• Problem to work on
Carry on the account below of Israel's arms purchases in Europe, starting after its final sentence.

• Text shown
------------------------------------------------------------
One of his greatest sources was a grand Polish count, Stefan Czernitsky. Shimon Peres recalled that Count Czernitsky “supplied us with arms for a 10 per cent commission. Stefan was the brother of the Polish commander whose forces were swept aside by the Nazi blitzkrieg in 1939. From that day on, Stefan always wore a black tie as a sign of mourning” (Peres: 1995). In his memoirs, Shimon Peres describes Count Czernitsky being incredibly close with Arazi and admiring the Israeli's derring-do.

Count Czernitsky lived in a lavish chateau outside Paris which was first built for Napoleon. He hosted lavish dinner parties and cultivated a wide circle of friends, including businessmen and military officials who were willing to help Israel.  For a time, the count was one of Israel’s principal sources of connections in Europe.

A major challenge was not buying the arms, but reconditioning it so it could be useful. In one cable, Arazi told his handlers back in Israel that he was able to “‘supply any British ammunition needed” and that “there is more 75-mm, 6-Pounder and 20-mm shells on sale, than money can buy.”  He also “found half tracks, armored cars…Spitfire aircraft…you name it.”  Azari’s task - and that of his fellow Israeli operatives - was finding engineers who could restore this materiel to working order, then obtain export licenses and transportation to Israel.  All these were gargantuan tasks.  (Quoted in The Origin of the Arab-Israeli Arms Race by Amitzur Ilan.  Palgrave Macmillan: 1996.)
------------------------------------------------------------
• Keypoint coordinate data
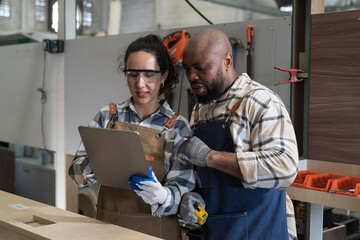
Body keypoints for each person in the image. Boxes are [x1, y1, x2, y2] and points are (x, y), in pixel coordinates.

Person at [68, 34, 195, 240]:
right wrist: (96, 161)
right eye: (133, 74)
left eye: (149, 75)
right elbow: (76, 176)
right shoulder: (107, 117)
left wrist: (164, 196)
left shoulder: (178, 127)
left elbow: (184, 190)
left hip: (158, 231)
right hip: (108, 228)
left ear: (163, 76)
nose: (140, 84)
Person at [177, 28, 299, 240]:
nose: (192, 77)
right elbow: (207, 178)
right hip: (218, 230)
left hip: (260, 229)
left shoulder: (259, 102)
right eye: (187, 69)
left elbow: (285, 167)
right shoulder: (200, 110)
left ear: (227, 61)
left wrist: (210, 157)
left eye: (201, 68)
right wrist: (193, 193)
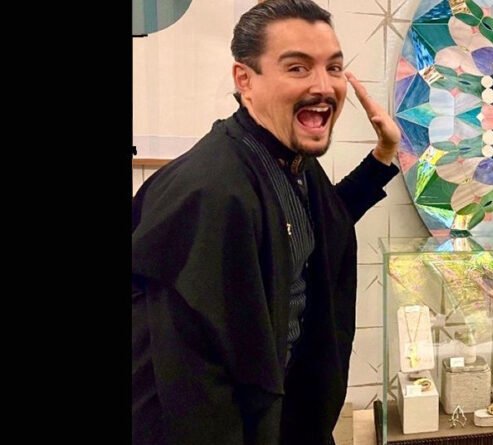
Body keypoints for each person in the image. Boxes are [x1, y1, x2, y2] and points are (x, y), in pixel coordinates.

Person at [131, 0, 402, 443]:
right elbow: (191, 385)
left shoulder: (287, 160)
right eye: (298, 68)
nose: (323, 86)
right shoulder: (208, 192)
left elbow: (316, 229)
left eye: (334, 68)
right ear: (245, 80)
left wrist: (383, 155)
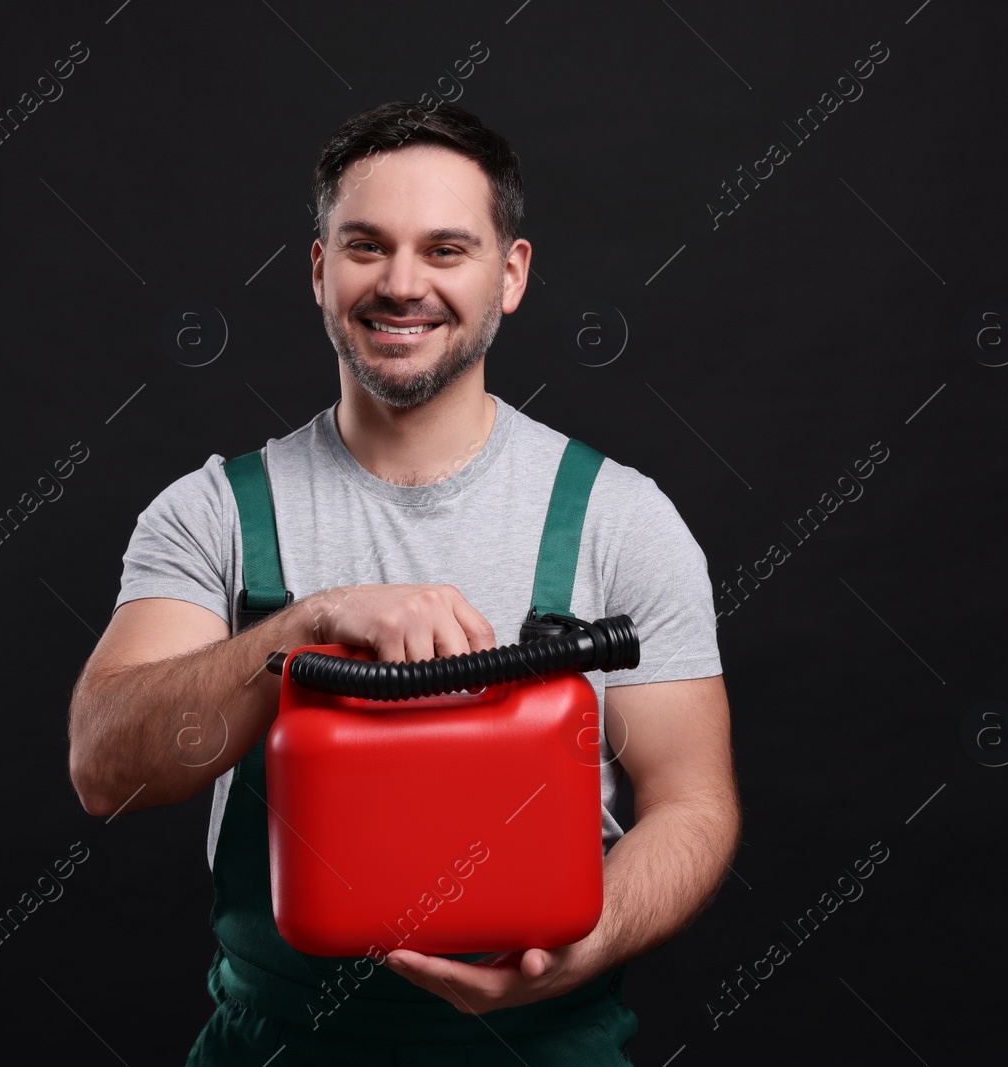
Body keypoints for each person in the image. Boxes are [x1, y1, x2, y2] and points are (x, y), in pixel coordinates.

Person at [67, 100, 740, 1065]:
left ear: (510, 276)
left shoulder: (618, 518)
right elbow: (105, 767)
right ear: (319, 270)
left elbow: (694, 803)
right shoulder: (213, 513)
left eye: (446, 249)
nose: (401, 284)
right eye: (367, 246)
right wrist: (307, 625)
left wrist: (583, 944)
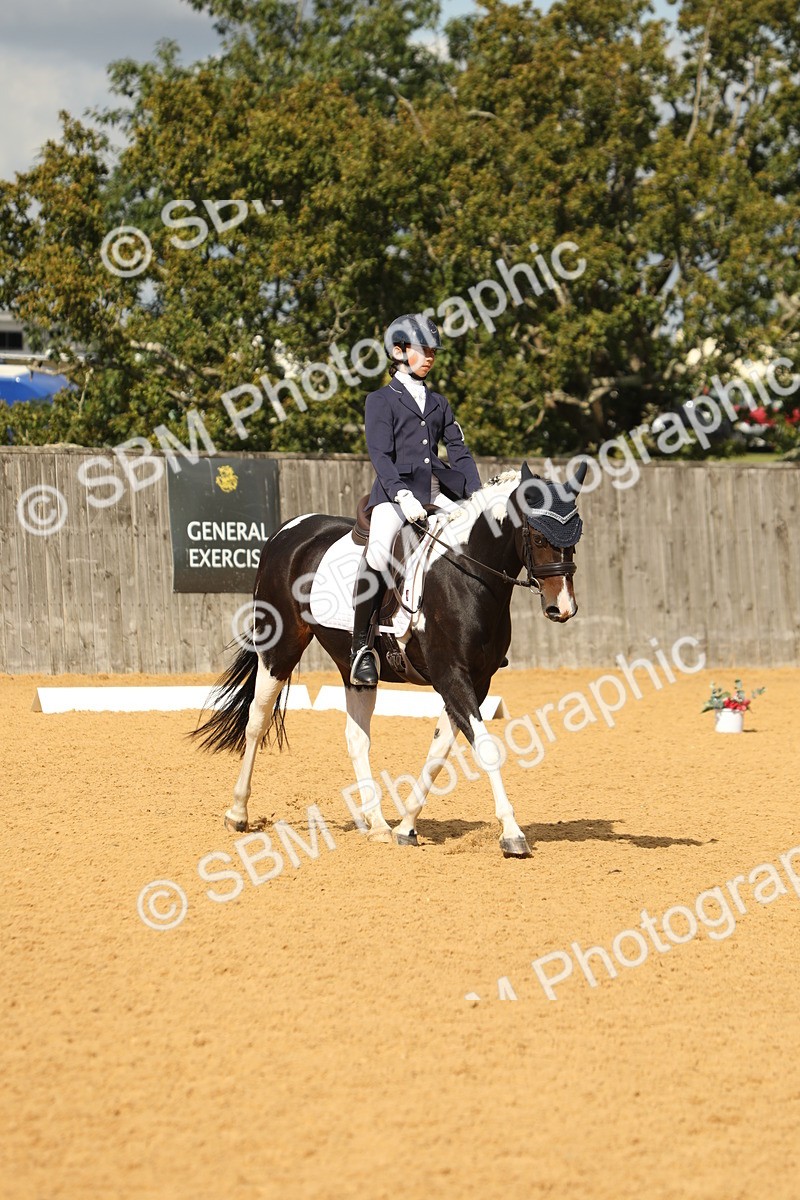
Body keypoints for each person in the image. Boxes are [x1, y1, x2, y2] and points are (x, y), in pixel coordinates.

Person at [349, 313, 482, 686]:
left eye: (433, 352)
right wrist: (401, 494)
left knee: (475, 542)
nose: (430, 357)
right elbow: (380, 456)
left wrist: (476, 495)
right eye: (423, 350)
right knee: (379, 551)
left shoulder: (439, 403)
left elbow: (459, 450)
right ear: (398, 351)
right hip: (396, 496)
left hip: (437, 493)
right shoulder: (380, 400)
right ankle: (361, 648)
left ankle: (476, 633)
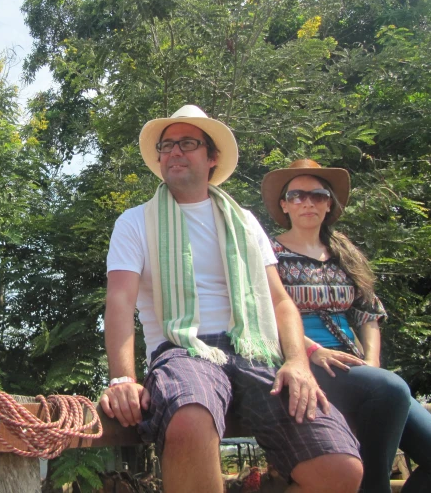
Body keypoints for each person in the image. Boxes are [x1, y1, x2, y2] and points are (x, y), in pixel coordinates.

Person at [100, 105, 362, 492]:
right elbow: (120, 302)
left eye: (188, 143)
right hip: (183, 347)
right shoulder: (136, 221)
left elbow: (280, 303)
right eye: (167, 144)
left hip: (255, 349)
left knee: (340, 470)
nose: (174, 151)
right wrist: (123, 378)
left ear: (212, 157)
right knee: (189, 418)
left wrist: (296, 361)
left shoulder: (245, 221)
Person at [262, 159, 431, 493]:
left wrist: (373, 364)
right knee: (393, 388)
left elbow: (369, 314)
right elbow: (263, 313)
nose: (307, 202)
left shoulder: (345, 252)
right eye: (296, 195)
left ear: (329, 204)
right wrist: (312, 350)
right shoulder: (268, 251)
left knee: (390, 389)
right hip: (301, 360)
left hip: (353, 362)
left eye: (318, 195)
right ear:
------------------------------------------------------------
• Exercise answer
Elusive Peace

Israel’s War of Independence ended with a ceasefire in 1949.  Though the United Nations in 1947 had voted to create two states - one Jewish and one Arab - by the end of the war, Jordan and Egypt had seized all of the territory that had been designated as an Arab state.  (Jordan controlled the West Bank and Egypt took Gaza; no Arab nation or organization so much as suggested that they establish an independent country, as the UN had mandated.)

In Israel, the war came at a terrible cost. Golda Meir, who later went on to serve as Israel’s Prime Minister, recalled how unequipped the Jewish state was in its early years.  The “only option available to us, if we didn’t want to be pushed into the sea, was to win the war.  So we won it.  But it wasn’t easy, it wasn’t quick and it wasn’t cheap. From the day that the UN resolution to partition Palestine was passed (29 November 1947) until the day that the forest armistice agreement was signed by Israel and Egypt (24 February 1949), 6,000 young Israelis were killed, one per cent of our entire population, and although we couldn’t have known it then, we haven’t even bought peace with all those lives” (Meir: 1975).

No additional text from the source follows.